Auf individueller Ebene wird in dem Bericht eine weitverbreitete Präferenz von Physikwissenschaftlern für den Aufbau persönlicher Sammlungen von Forschungsartikeln festgestellt. 87% der Befragten speichern den letzten Artikel, den sie elektronisch lesen, und 29% speichern auch eine Papierkopie.

"Trotz all des Geldes, das für Repositories und die Speicherung von Inhalten in der Cloud ausgegeben wird, stellen Forscher immer noch persönliche elektronische Bibliotheken her", erklärt Collins. "Die beliebteste Speichermethode war in gewisser Weise die Speicherung auf einem Computer oder Laptop."

Collins fügt hinzu: "Obwohl es nicht verwunderlich ist, dass es keinen" typischen "Physiker gibt, ist das universelle Bedürfnis hervorzuheben, Forschungsinformationen zu sammeln, zu besitzen und zu verwalten. Die Methoden zur Informationserfassung haben sich möglicherweise geändert, aber das zugrunde liegende Verhalten ist sicher hat nicht. "
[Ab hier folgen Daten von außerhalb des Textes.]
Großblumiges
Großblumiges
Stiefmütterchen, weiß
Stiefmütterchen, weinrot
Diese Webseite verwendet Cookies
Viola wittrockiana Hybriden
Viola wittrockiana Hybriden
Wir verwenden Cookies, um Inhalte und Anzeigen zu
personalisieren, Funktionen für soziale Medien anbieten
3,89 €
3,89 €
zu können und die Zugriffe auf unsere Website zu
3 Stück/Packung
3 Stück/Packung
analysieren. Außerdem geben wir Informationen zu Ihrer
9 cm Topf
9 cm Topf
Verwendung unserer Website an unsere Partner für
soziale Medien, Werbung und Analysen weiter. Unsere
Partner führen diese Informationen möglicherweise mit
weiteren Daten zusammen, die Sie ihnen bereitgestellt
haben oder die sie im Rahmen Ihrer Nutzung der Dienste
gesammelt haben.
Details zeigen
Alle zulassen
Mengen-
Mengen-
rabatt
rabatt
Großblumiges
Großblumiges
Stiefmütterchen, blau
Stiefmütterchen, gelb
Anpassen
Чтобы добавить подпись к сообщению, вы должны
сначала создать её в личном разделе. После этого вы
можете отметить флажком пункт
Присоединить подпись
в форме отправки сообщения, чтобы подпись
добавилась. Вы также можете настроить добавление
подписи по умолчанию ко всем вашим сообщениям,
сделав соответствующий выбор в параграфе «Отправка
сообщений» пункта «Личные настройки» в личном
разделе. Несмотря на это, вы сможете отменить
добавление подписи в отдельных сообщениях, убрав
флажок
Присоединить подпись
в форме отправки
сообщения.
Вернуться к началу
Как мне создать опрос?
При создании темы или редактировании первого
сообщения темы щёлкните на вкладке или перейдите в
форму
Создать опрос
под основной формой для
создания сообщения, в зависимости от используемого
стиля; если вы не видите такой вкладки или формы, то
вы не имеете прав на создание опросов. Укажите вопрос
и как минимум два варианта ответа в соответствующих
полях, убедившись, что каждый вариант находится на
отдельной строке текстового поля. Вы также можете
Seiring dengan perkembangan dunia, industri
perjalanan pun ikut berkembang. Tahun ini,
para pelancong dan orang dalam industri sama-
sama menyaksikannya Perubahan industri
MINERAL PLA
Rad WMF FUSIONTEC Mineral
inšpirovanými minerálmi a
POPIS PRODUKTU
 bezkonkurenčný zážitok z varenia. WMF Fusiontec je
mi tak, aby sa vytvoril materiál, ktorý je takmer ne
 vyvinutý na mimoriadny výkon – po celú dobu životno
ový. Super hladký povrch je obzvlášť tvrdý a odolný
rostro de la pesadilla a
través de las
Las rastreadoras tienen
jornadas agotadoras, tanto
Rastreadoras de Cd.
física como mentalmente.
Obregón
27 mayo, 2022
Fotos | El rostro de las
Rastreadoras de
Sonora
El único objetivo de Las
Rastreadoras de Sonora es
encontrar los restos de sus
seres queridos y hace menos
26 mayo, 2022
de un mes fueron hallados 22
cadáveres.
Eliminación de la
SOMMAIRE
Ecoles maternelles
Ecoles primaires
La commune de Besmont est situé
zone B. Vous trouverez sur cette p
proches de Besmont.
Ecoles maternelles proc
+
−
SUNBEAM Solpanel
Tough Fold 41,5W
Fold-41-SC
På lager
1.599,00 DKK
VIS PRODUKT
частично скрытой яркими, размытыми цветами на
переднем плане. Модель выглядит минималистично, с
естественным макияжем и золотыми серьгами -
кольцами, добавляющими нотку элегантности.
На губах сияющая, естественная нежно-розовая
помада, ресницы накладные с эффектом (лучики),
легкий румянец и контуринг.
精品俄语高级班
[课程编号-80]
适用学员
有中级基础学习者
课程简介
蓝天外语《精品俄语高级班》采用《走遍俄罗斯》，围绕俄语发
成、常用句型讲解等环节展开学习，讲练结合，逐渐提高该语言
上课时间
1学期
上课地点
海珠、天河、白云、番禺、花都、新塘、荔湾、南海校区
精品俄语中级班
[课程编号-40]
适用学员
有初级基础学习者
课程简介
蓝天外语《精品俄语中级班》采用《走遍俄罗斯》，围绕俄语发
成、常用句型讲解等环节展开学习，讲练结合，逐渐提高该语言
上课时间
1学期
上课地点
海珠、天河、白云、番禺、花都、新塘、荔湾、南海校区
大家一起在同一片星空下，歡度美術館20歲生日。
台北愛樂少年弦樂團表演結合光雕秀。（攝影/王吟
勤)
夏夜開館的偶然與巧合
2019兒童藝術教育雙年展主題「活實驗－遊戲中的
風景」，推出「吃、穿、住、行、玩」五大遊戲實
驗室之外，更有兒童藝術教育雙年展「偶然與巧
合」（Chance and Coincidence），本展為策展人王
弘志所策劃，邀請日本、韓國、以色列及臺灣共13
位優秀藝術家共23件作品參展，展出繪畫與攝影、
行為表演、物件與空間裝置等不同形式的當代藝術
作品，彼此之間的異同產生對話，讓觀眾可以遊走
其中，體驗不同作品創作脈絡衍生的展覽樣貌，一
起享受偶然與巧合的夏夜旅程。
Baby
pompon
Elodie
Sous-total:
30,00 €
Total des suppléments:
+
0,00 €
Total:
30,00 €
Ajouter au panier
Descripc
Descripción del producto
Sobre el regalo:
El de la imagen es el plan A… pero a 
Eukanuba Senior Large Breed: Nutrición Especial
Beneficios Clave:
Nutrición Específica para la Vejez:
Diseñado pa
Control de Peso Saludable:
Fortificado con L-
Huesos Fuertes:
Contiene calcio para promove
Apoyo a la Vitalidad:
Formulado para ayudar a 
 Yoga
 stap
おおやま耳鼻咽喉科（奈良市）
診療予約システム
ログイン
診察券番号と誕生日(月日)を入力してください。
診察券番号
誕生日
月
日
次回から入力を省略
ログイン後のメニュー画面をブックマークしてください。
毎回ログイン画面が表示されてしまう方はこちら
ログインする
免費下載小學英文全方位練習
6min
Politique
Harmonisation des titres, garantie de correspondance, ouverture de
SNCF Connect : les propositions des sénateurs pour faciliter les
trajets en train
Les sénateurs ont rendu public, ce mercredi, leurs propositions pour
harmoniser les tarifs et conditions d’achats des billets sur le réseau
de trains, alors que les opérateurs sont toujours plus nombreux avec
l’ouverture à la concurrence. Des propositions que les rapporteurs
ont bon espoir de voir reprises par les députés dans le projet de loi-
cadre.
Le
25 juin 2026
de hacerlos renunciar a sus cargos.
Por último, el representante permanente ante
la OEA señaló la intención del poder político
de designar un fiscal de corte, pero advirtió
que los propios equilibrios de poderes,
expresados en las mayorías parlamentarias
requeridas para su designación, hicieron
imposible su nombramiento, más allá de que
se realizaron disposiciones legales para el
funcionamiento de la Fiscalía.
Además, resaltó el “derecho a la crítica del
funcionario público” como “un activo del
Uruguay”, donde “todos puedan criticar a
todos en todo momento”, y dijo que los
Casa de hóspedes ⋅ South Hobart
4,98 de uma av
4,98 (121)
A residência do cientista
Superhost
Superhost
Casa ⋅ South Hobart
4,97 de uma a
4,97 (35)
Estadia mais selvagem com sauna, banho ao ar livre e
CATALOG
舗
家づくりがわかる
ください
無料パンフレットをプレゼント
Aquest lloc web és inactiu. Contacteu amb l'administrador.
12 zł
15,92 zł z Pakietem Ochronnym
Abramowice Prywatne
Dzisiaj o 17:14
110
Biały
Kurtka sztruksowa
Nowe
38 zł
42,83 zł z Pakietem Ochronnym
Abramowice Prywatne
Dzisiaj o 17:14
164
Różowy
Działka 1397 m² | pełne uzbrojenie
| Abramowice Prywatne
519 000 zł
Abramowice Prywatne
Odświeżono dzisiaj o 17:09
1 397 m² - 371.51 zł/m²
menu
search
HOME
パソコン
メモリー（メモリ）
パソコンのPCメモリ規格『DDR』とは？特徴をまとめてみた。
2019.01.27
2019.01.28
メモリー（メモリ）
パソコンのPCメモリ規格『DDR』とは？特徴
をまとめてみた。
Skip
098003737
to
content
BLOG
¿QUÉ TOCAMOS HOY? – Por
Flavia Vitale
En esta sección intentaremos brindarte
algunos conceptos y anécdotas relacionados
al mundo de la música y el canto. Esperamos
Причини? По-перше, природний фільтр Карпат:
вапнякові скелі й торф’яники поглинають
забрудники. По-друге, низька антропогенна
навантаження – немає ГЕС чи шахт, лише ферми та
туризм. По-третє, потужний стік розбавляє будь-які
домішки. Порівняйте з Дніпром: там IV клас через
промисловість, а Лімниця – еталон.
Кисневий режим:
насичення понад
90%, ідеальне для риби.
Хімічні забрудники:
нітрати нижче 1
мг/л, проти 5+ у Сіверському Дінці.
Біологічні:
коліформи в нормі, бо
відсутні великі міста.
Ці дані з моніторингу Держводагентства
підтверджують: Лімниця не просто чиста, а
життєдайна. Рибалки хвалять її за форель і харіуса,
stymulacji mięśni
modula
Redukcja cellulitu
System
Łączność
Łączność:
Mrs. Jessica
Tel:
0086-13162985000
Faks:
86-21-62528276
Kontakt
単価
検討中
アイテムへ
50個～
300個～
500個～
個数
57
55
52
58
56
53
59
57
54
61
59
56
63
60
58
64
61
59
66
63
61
Bei der Verbreitung bleiben von Experten begutachtete Zeitschriften der Goldstandard für den Austausch formaler Forschungsergebnisse in den Naturwissenschaften, wobei 79% der Befragten Forschungsergebnisse, Daten oder Code üblicherweise über die Veröffentlichung traditioneller Zeitschriften austauschen.

"Keine andere Plattform ist so beliebt für den Austausch formaler Forschungsergebnisse", sagt Collins. Eins-zu-eins-E-Mails wurden von 41% der Befragten und persönliche oder institutionelle Websites von 30% der Befragten ausgewählt, aber es ist wahrscheinlich, dass sie ausgewählt wurden, um das Bewusstsein für formale Ergebnisse zu schärfen, die in Fachzeitschriften veröffentlicht wurden.

Das RIN befragte die Forscher auch nach ihren Prioritäten für die nächsten 10 Jahre. Der Finanzierungsdruck, die Zusammenarbeit und die Auswirkungen auf die Forschung sind die großen Themen, wobei der offene Zugang zu Daten und das Engagement der Öffentlichkeit von geringerer Bedeutung sind.